The remaining Amazon papers discuss more general machine learning techniques, such as data augmentation, or automatically selecting or generating training examples that can improve the performance of machine learning models. Another paper looks at dataset optimization more generally, proposing a technique that could be used to evaluate individual examples for inclusion in a dataset or exclusion from it. And two papers from Amazon Web Services’ Causal-Representation Learning team, which includes Amazon vice president and distinguished scientist Bernhard Schölkopf, examine the limitations of existing approaches to machine learning.

Graphs

Graphs represent data as nodes, usually depicted as circles, and edges, usually depicted as line segments connecting nodes. Graph-structured data can make machine learning more efficient, because the graph explicitly encodes relationships that a machine learning model would otherwise have to infer from data correlations.

Graph neural networks (GNNs) are a powerful tool for working with graph-structured data. Like most neural networks, GNNs produce embeddings, or fixed-length vector representations of input data, that are useful for particular computational tasks. In the case of GNNs, the embeddings capture information about both the object associated with a given node and the structure of the graph.
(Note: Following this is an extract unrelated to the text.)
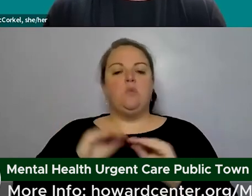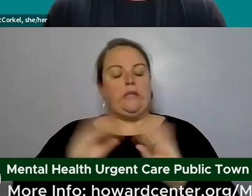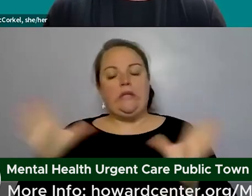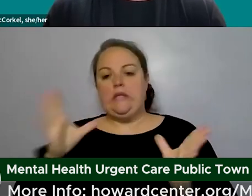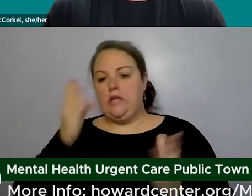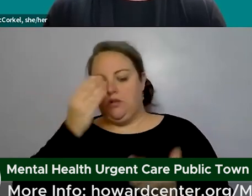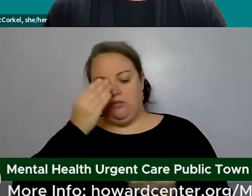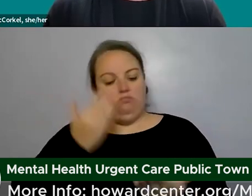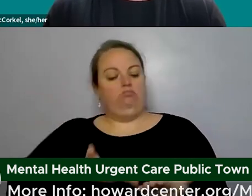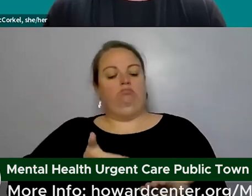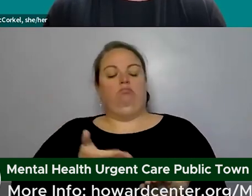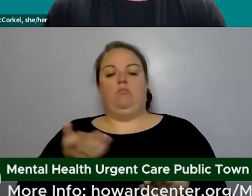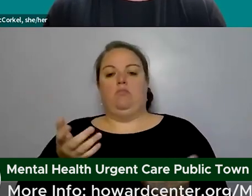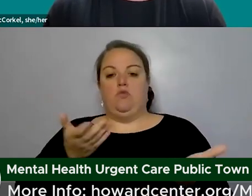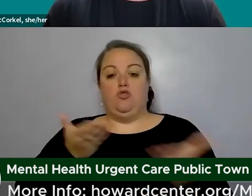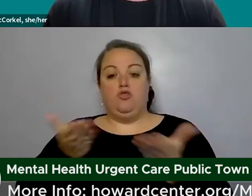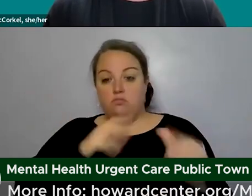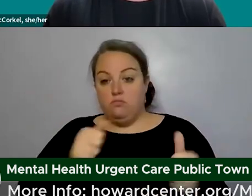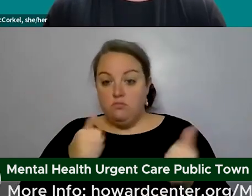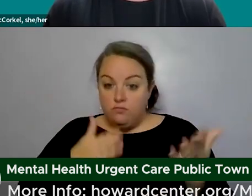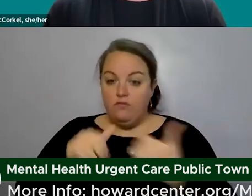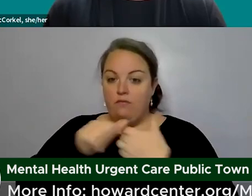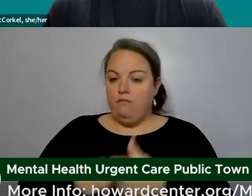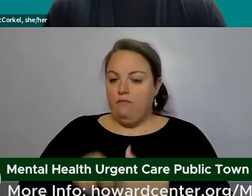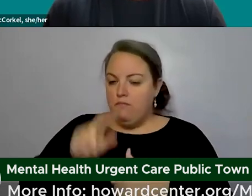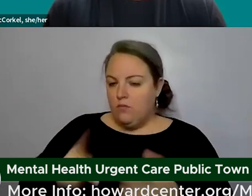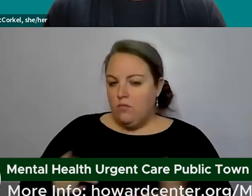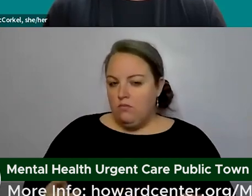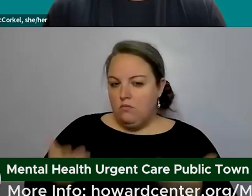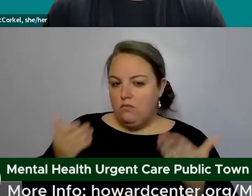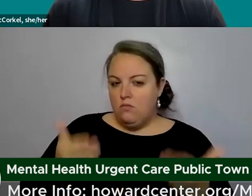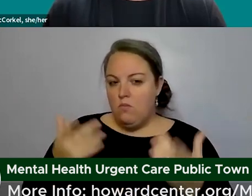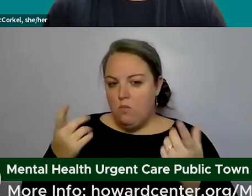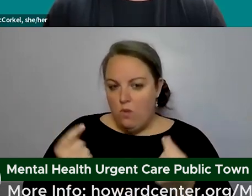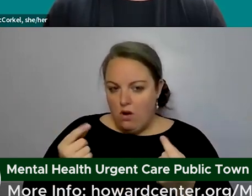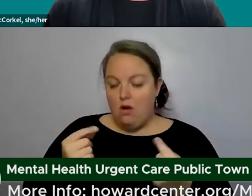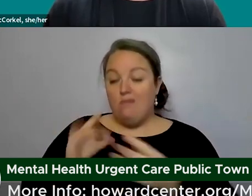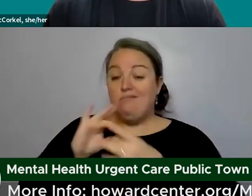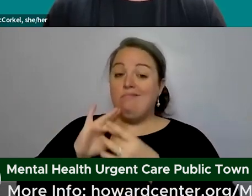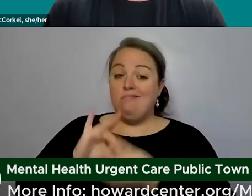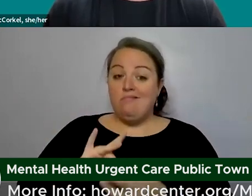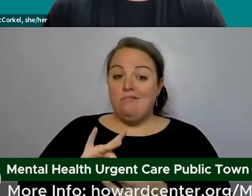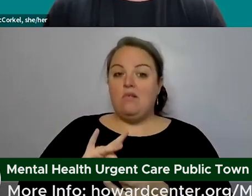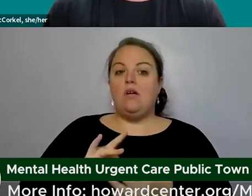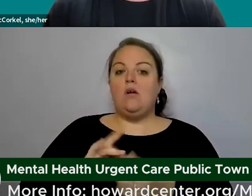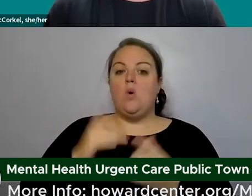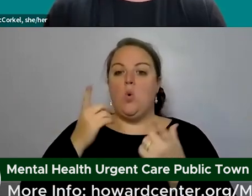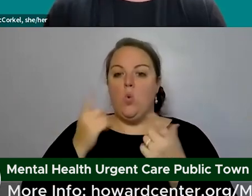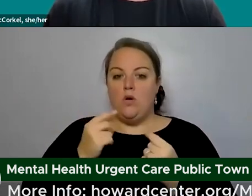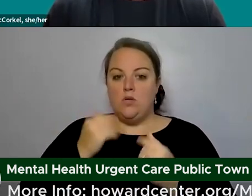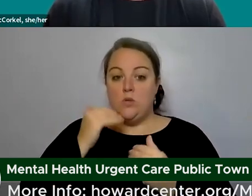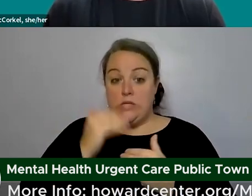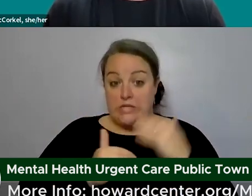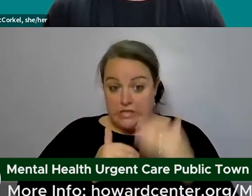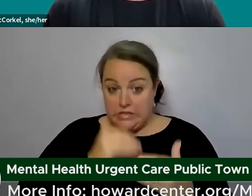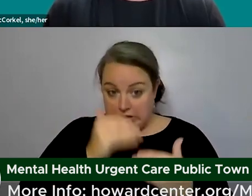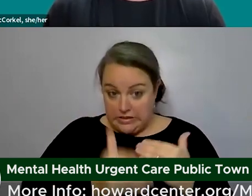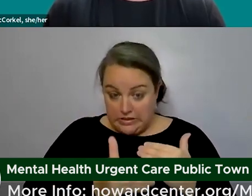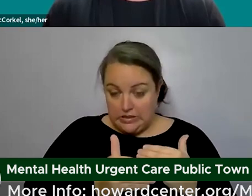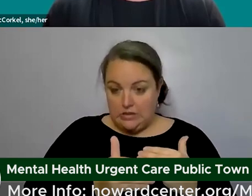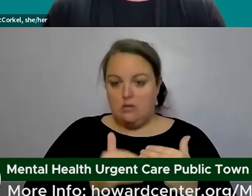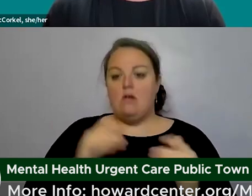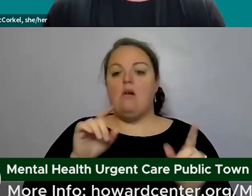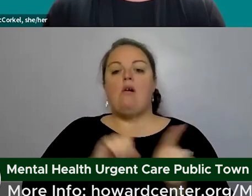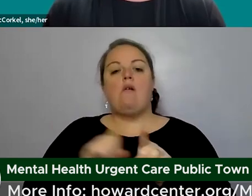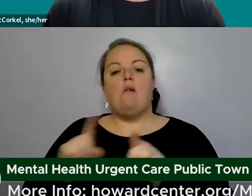and then what the follow-up recommendations are both in terms of specific next steps a guest should take and also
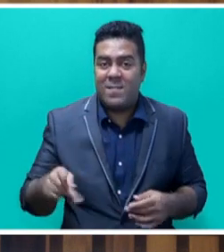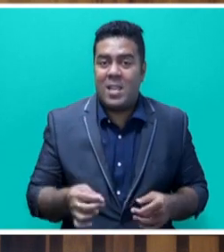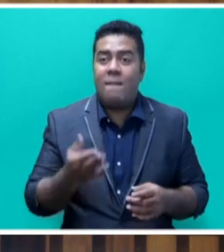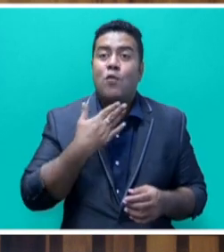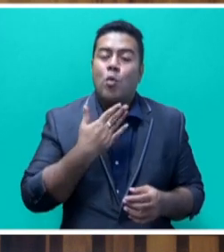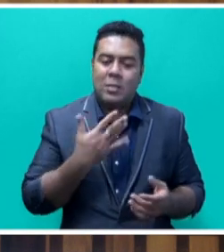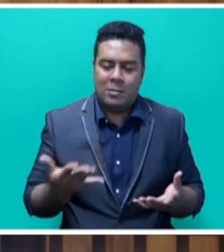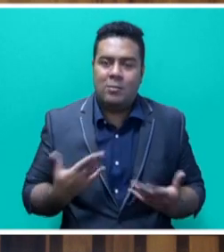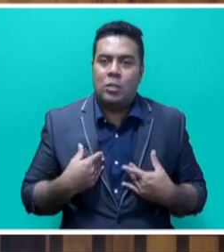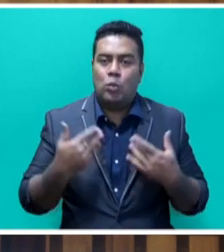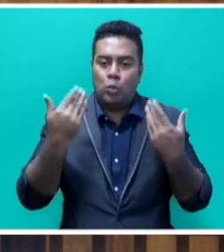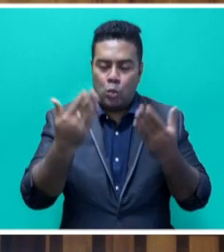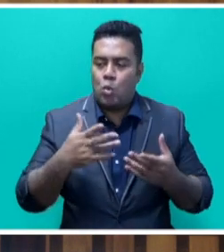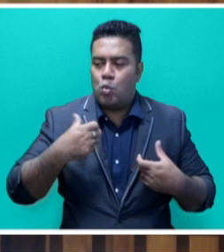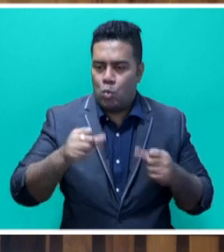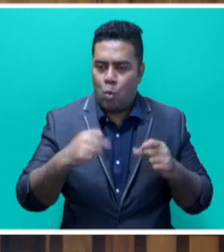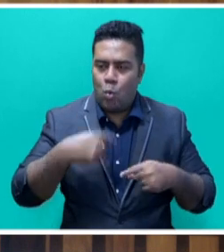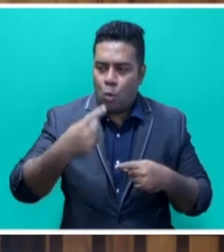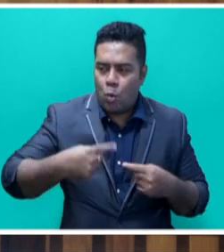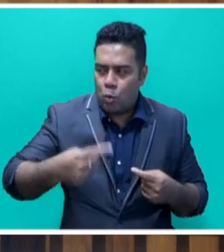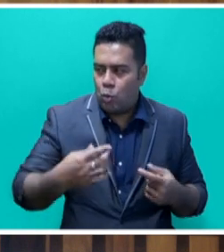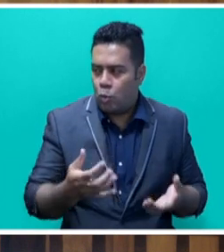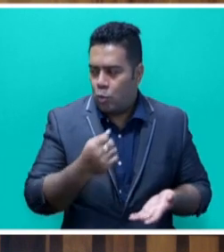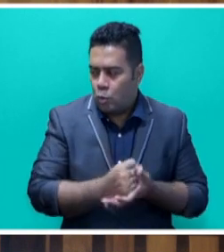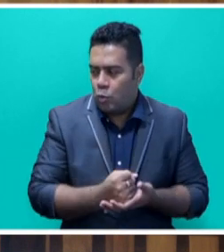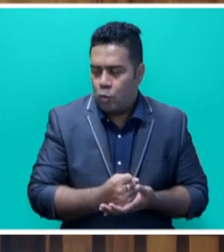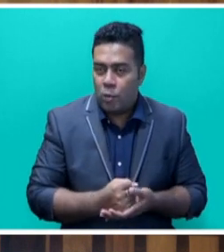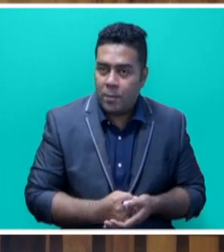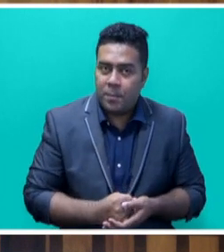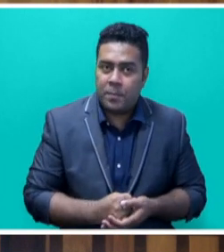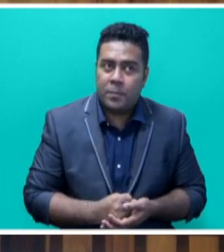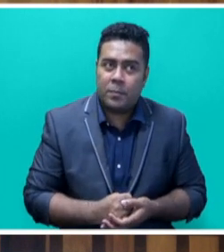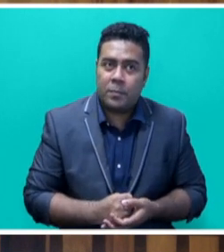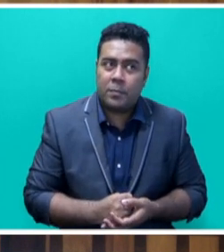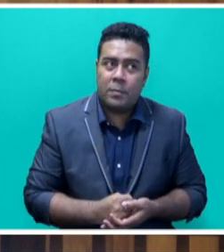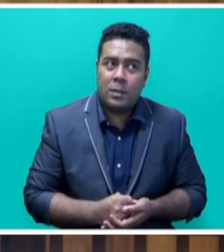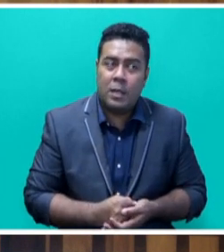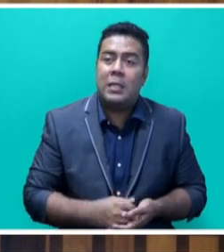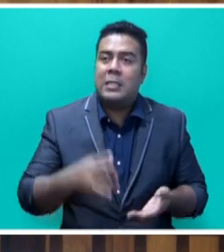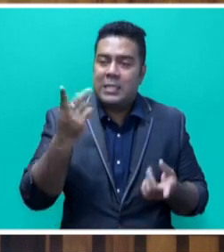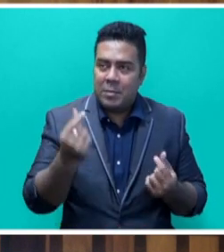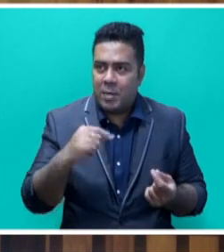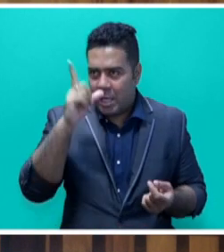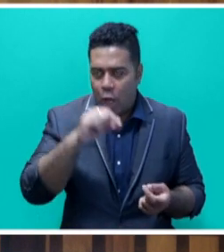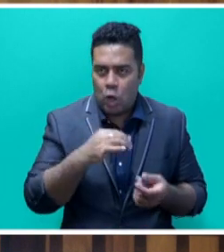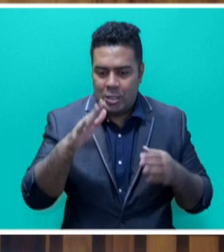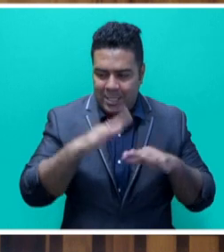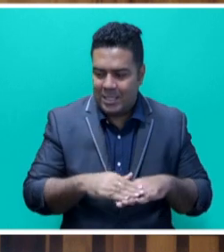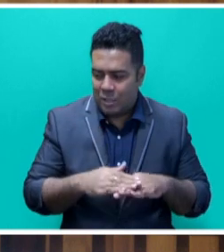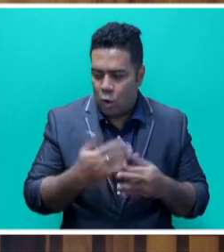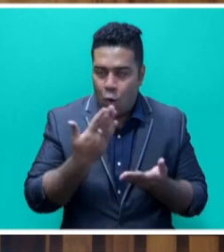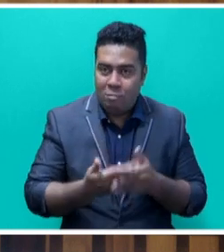perspectives and solutions continue to inspire the global momentum on climate action. We simply cannot sit on the sidelines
In real-world applications — say, a graph indicating which products tend to be purchased together — some nodes may not be connected to any others, and some connections may be spurious inferences from sparse data. In “Cold Brew: Distilling graph node representations with incomplete or missing neighborhoods”, Amazon scientists present a method for handling nodes whose edge data is absent or erroneous.

Cold Brew data distribution 16x9.png
Cold Brew addresses the real-world problem in which graph representations of data feature potentially spurious connections (tail nodes) or absent connections (cold start). Figure from "Cold Brew: Distilling graph node representations with incomplete or missing neighborhoods".

In a variation on knowledge distillation, they use a conventional GNN, which requires that each input node be connected to the rest of the graph, to train a teacher network that can produce embeddings for connected nodes. Then they train a standard multilayer perceptron — a student network — to mimic the teacher’s outputs. Unlike a conventional GNN, the student network doesn’t explicitly use structural data to produce embeddings, so it can also handle unconnected nodes. The method demonstrates significant improvements over existing methods of inferring graph structure on several benchmark datasets.

Across disciplines, AI research has recently seen a surge in the popularity of self-supervised learning, in which a machine learning model is first trained on a “proxy task”, which is related to but not identical to the target task, using unlabeled or automatically labeled data. Then the model is fine-tuned on labeled data for the target task.

With GNNs, the proxy tasks generally teach the network only how to represent node data. But in “Node feature extraction by self-supervised multi-scale neighborhood prediction”, Amazon researchers and their colleagues at the University of Illinois and UCLA present a proxy task that teaches the GNN how to represent information about graph structure as well. Their approach is highly scalable, working with graphs with hundreds of millions of nodes, and in experiments, they show that it improves GNN performance on three benchmark datasets, by almost 30% on one of them.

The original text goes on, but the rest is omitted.